Bill Cox waywardgeek at gmail.com
Sat Nov 4 02:17:36 EDT 2017


The cool thing is that we can transform an addition law for a
transcendental function, the tangent function, into a*b with an algebraic
variable substitution.  That kind of freaks me out.  These functions work
with identities I've tried so far in Python, when solutions exist.  The
angles are complex numbers with integer values, mod p:

def arctan(a, q):
    return Complex(2*modinv(a**2 + 1, q) - 1, -2*a*modinv(a**2 + 1, q), q)

def tan(a):
    q = a.q
    x, y = a.real, a.imag
    return (-2*y*modinv((x + 1)**2 + y**2, q)) % q

This leads to definitions for sin and cos, though the sqrt only exists half
the time, and it needs to use tan2 to get the signs right, which I haven't
done:

def sin(A):
    q = A.q
    return sqrt(tan(A)**2*modinv(tan(A)**2 + 1, q), q)

def cos(A):
    q = A.q
    return sqrt(modinv(1 + tan(A)**2, q), q)

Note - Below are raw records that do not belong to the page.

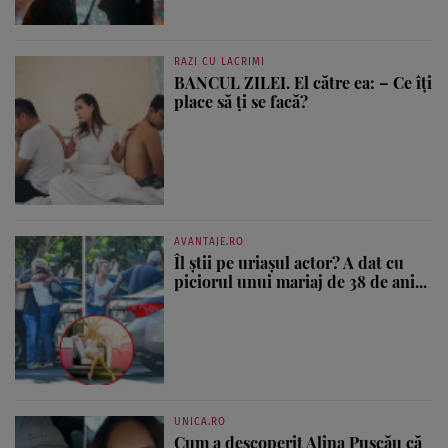
RAZI CU LACRIMI
BANCUL ZILEI. El către ea: – Ce îți
place să ți se facă?
AVANTAJE.RO
Îl știi pe uriașul actor? A dat cu
piciorul unui mariaj de 38 de ani...
UNICA.RO
Cum a descoperit Alina Pușcău că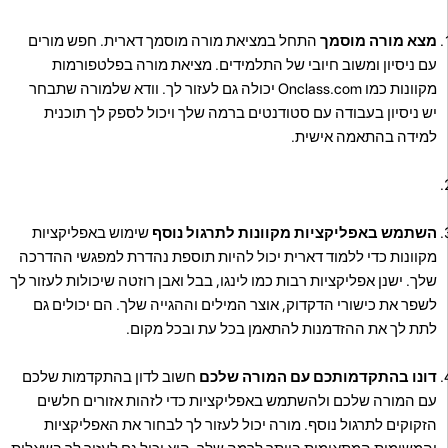
מצא מורה מוסמך
התחל במציאת מורה מוסמך דארית. חפש מורים
עם ניסיון ומשוב חיובי של התלמידים. מציאת מורה בפלטפורמות
מקוונות כמו Onclass.com יכולה גם לעזור לך. וודא שלמורה שתבחר
יש ניסיון בעבודה עם סטודנטים ברמה שלך ויכול לספק לך תוכנית
למידה בהתאמה אישית.
השתמש באפליקציות מקוונות לתרגול נוסף
שימוש באפליקציות
מקוונות כדי ללמוד דארית יכול להיות תוספת נהדרת למפגשי ההדרכה
שלך. ישנן אפליקציות רבות כמו לינגו, בבל ואבן רוזטה שיכולות לעזור לך
לשפר את כישורי הדקדוק, אוצר המילים וההגייה שלך. הם יכולים גם
לתת לך את ההזדמנות להתאמן בכל עת ובכל מקום.
דונו בהתקדמותכם עם המורה שלכם
חשוב לדון בהתקדמות שלכם
עם המורה שלכם ולהשתמש באפליקציות כדי לזהות אזורים חלשים
הזקוקים לתרגול נוסף. מורה יכול לעזור לך לבחור את האפליקציות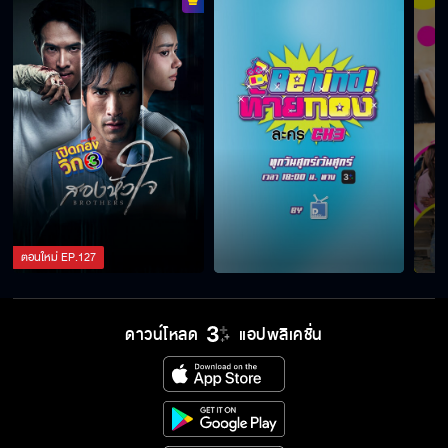
ตอนใหม่
EP.
127
ดาวน์โหลด
แอปพลิเคชั่น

I defined these functions based on a variable substitution that converts
the tangent angle addition formula into regular multiplication.  The
tangent addition law is:

    tan(A + B) = (tan(A) + tan(B))/(1 - tan(A)*tan(B))

Substituting A = arctan(a), B = arctan(b):

    tan(arctan(a) + arctan(b)) = (a + b)/(1 - a*b)

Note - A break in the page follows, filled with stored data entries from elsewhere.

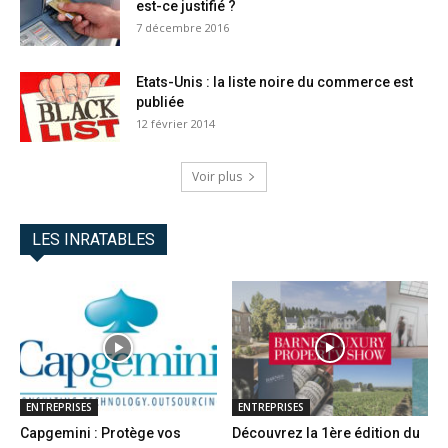
est-ce justifié ?
7 décembre 2016
Etats-Unis : la liste noire du commerce est
publiée
12 février 2014
Voir plus
LES INRATABLES
ENTREPRISES
ENTREPRISES
Capgemini : Protège vos
Découvrez la 1ère édition du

This forms a valid addition operator.  All addition functions I've seen,
and I conjecture this is generally true, can be converted into this form:

    a :+: b = F(Finv(a) + Finv(b))

This is true with elliptic curves as well as the simpler circle group.  For
elliptic curves equivalent to Edwards curves we have:

    a :+: b = sn(F(a;m) + F(b;m), m)

where sn is the Jacobi elliptic sine funciton, and F is the elliptic
integral of the first kind.  We can apply a variable substitution to
convert this into regular multiplication of complex numbers:

    a = -i(2/(A + 1) - 1)

When plugged into the tangent addition rule (a + b)/(1 -a*b) we get a*b.
The whole thing can be naturally computed mod p.  How cool is that?